VERDICT: Director Gabriela Cowperthwaite’s Cold-War-in-space thriller benefits from a lean-and-mean B-movie sensibility crossed with seamless effects work and potent performances.
Alonso Duralde | January 15th, 2024
The U.S.-Russia conflict that fueled so much of Reagan-era filmmaking took something of a backseat after the fall of the Soviet Union. The return of saber-rattling to the global stage provides the context for I.S.S., a paranoid thriller that suggests that if cooler heads don’t prevail, we might all be doomed.
The titular International Space Station provides a tense setting for the action, combining both claustrophobia (it’s next to impossible for the astronauts not to be constantly in each other’s business) and danger (outside that airlock lies certain death), and director Gabriela Cowperthwaite (Blackfish, Our Friend) and first-time screenwriter Nick Shafir cannily exploit those elements for maximum suspense.
We follow American astronauts Kira (Ariana DeBose, West Side Story) and Christian (John Gallagher Jr., 10 Cloverfield Lane) as they make their way to the I.S.S., where they rendezvous with their commander Gordon (Chris Messina), along with their Russian counterparts: group leader Nicholai (Costa Ronin, The Americans) and scientists Nica (Masha Mashkova, who recently donned a spacesuit on For All Mankind) and Alexei (Pilou Asbaek, Game of Thrones, A War).
While there’s tension between their two countries below, the crew of the I.S.S. likes to think of themselves as above such conflicts, figuratively and literally. (Gordon and Nica have taken this air of détente even further, having fallen in love with each other.)
Kira is still learning her way around the station when she notices through a window a series of bright flashes below; nuclear war has broken out, with missiles landing across the globe. Both Gordon and Nicholai receive classified orders from their respective governments to take over the station, by force if necessary. And unless someone in mission control restores the I.S.S. to its regular orbit — it came closer to the Earth to rendezvous with Kira and Christian’s rocket — it’s going to burn up when it reenters the atmosphere.
All the moving pieces of paranoia and imminent disaster keep the film running at a brisk clip, aided by Richard Mettler and Colin Patton’s on-point editing and a tense but mostly unobtrusive score by Anne Nikitin (Hulu’s The Dropout). The film doesn’t stop to give the six characters time for major exposition and backstory, which would only get in the way of the film’s B-movie sensibility, accentuating scalpel-edge thrills above all else.
Luckily, this is a strong enough ensemble to fill in any blanks along the way. Kira gets to reveal the most about herself, during a long conversation with Gordon about the woman who broke her heart and drove her to work harder toward becoming an astronaut, and the role allows Oscar-winner DeBose to flex her dramatic (and literal) muscles in a genre far, far away from the world of musical theater.

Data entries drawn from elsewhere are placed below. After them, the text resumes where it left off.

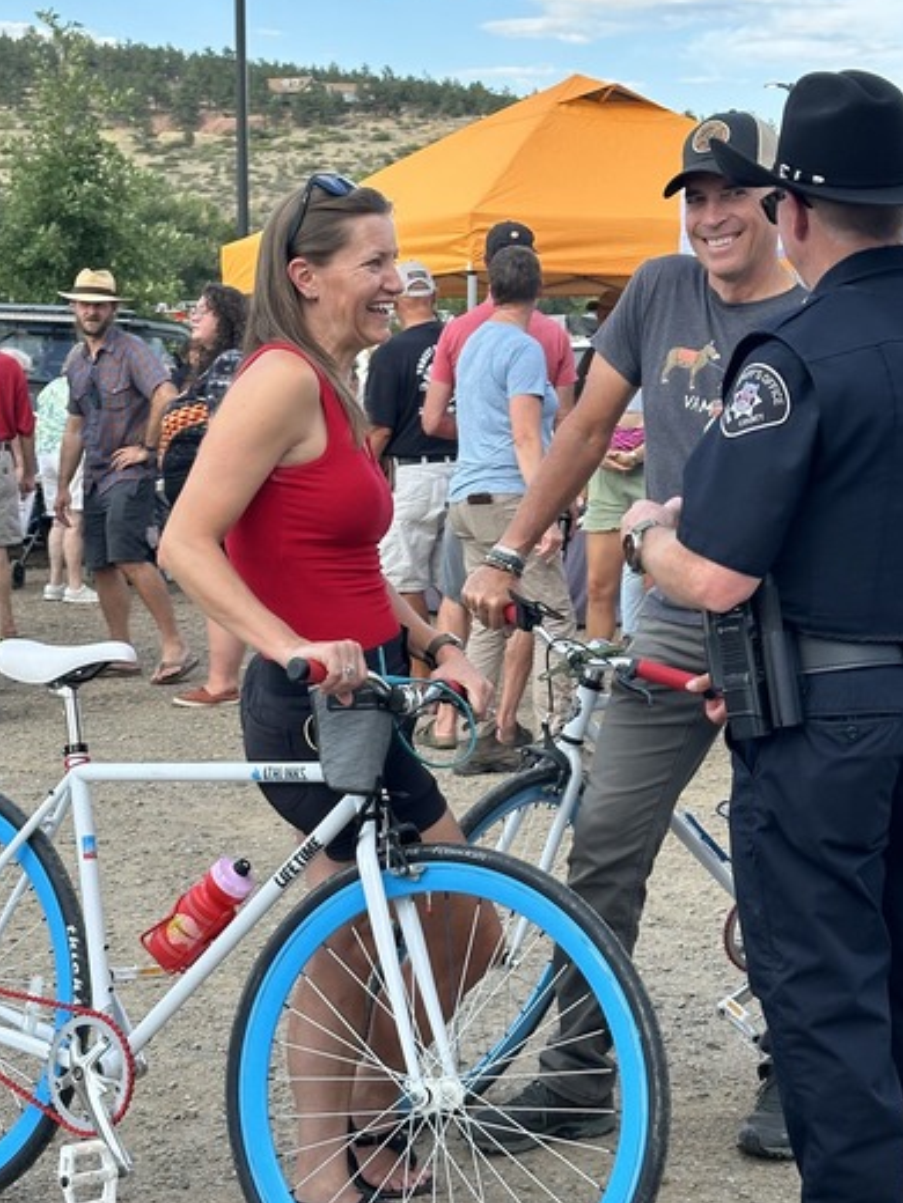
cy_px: 607
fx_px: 2400
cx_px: 449
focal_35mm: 69
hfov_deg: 21.3
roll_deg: -0.2
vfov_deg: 28.2
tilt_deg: -5.6
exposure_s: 1/836
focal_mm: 6.86
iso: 64
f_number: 1.78
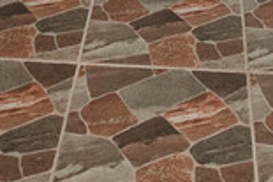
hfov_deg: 20.6
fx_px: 750
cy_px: -294
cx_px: 136
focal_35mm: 99
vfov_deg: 11.0
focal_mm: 10
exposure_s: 1/125
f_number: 4
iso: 100
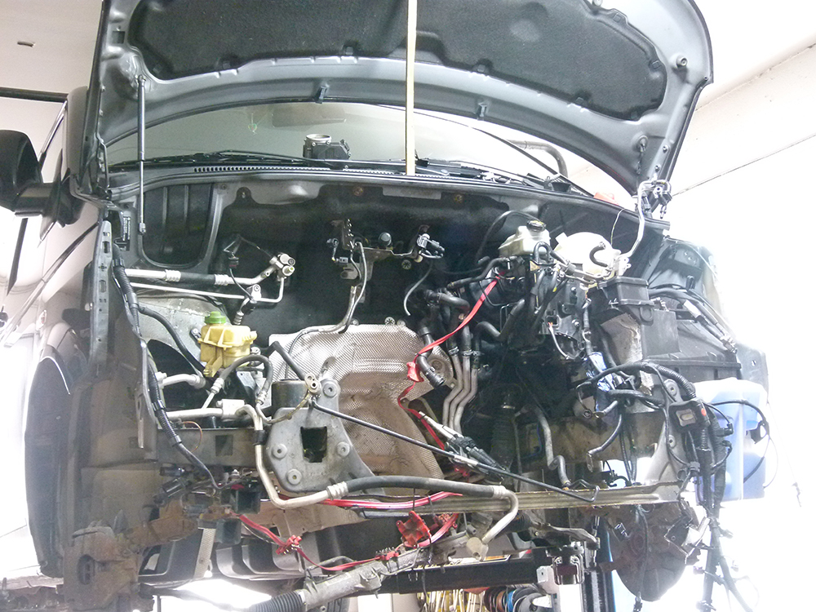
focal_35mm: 47
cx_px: 408
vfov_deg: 30.9
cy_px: 306
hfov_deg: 40.4
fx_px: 1108
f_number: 3.2
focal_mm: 8.5
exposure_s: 1/25
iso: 400
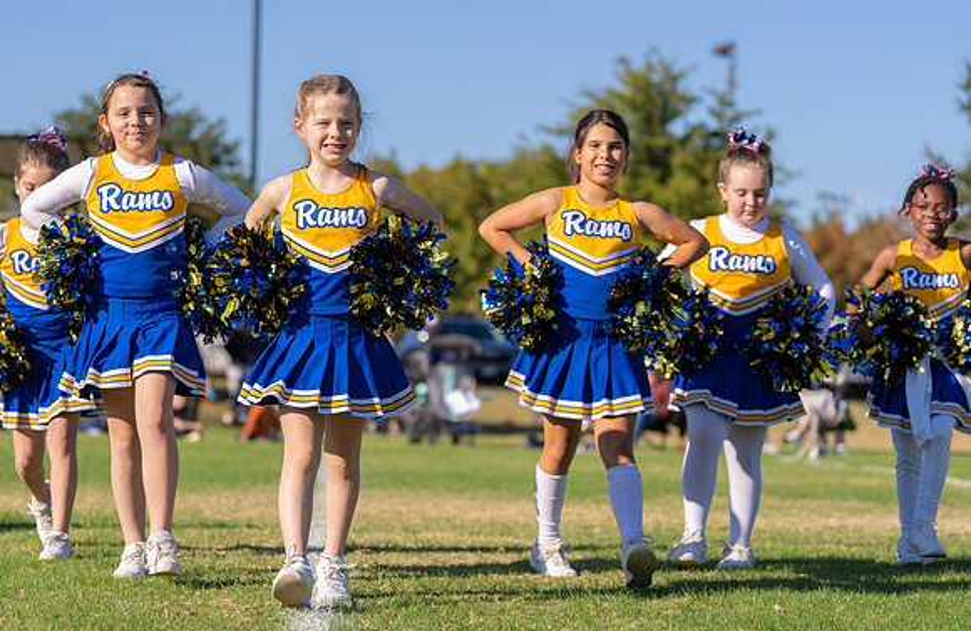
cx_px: 357
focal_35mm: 107
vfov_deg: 12.6
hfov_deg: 19.2
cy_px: 327
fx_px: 2859
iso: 100
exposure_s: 1/1600
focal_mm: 83
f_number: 2.8
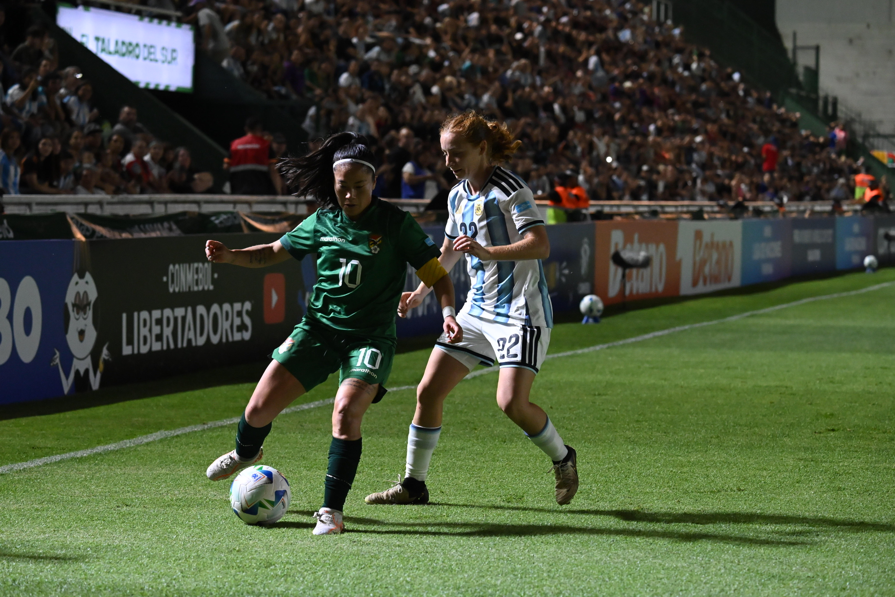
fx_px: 3107
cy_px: 298
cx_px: 448
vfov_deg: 11.0
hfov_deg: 16.4
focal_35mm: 125
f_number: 5.6
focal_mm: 125
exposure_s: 1/1600
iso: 8000
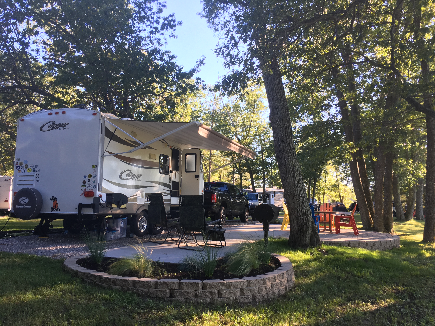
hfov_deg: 61.7
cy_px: 163
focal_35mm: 29
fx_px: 364
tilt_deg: +3.7
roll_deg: -1.5
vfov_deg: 48.2
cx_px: 218
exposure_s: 1/120
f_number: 2.2
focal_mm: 4.15
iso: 25
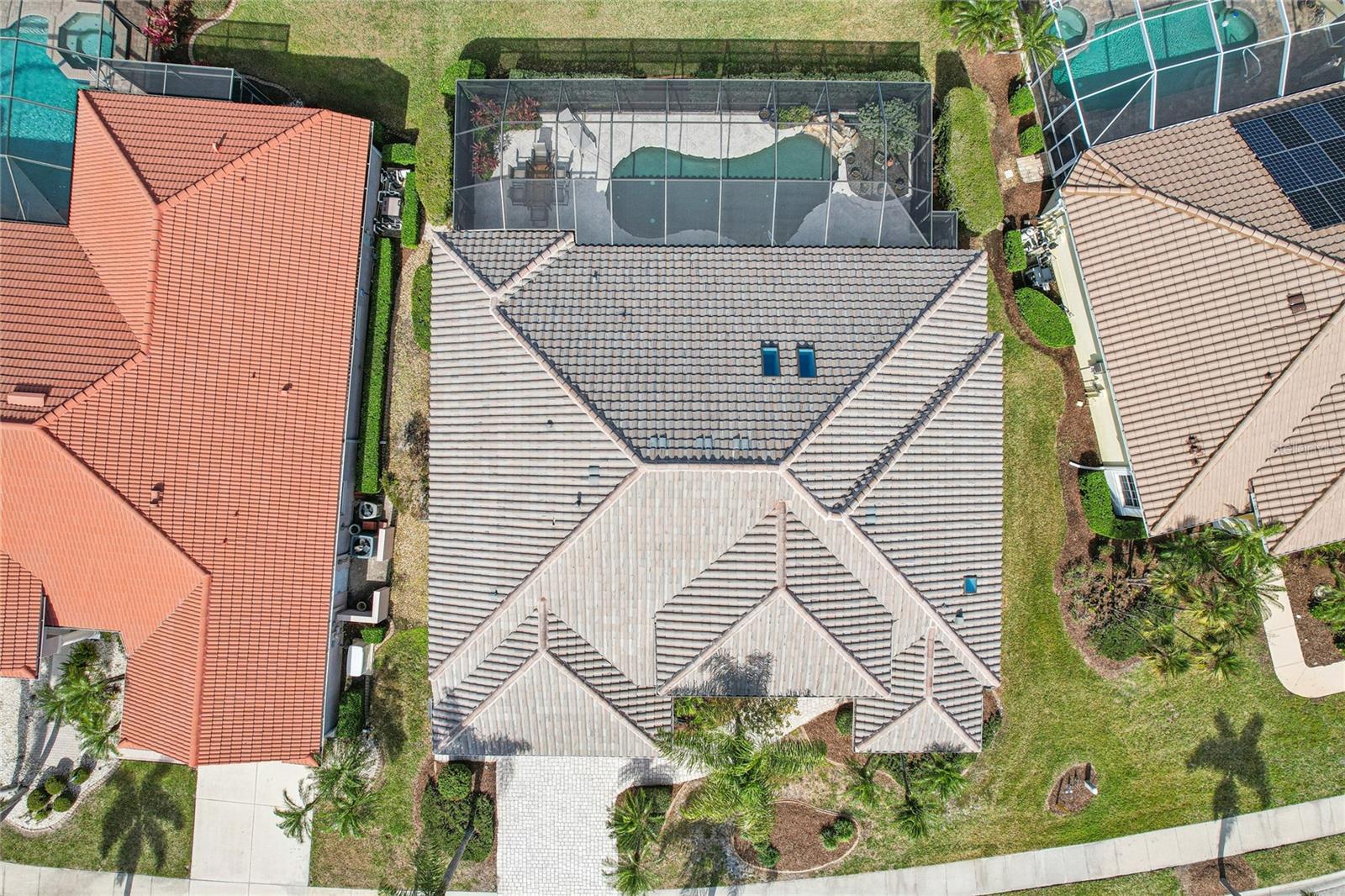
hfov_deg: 78.6
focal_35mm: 22
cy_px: 448
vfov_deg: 57.2
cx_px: 672
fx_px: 822
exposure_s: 1/1500
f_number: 2.8
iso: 120
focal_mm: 8.4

The audience can mostly guess who’s going to turn violent and who’s going to keep their wits, but it’s to the performers’ credit that none of their responses to this horrifying situation feel arbitrary. The cross-connections between the teams — Nica and Gordon’s love affair, Nica and Kira bonding as women of science — as well as the conflicts within those teams, keep the sides in this battle from feeling too clear-cut.
Special mention is due to the effects team that has so convincingly created the sense of being stuck in outer space; it’s a safe bet that I.S.S. was made for a fraction of the budget of a movie like Gravity, but this film captures that same sense of the grandeur of the stars (while the planet burns below, no less) as well as the tight spaces that the astronauts float through, unencumbered by gravity.
I.S.S. might not seem to have any grand statements to make about international cooperation, but it’s a solid white-knuckle thriller about a handful of people trapped in a dangerous situation, deciding to work with or against each other in the hopes of survival, so read into that what you will.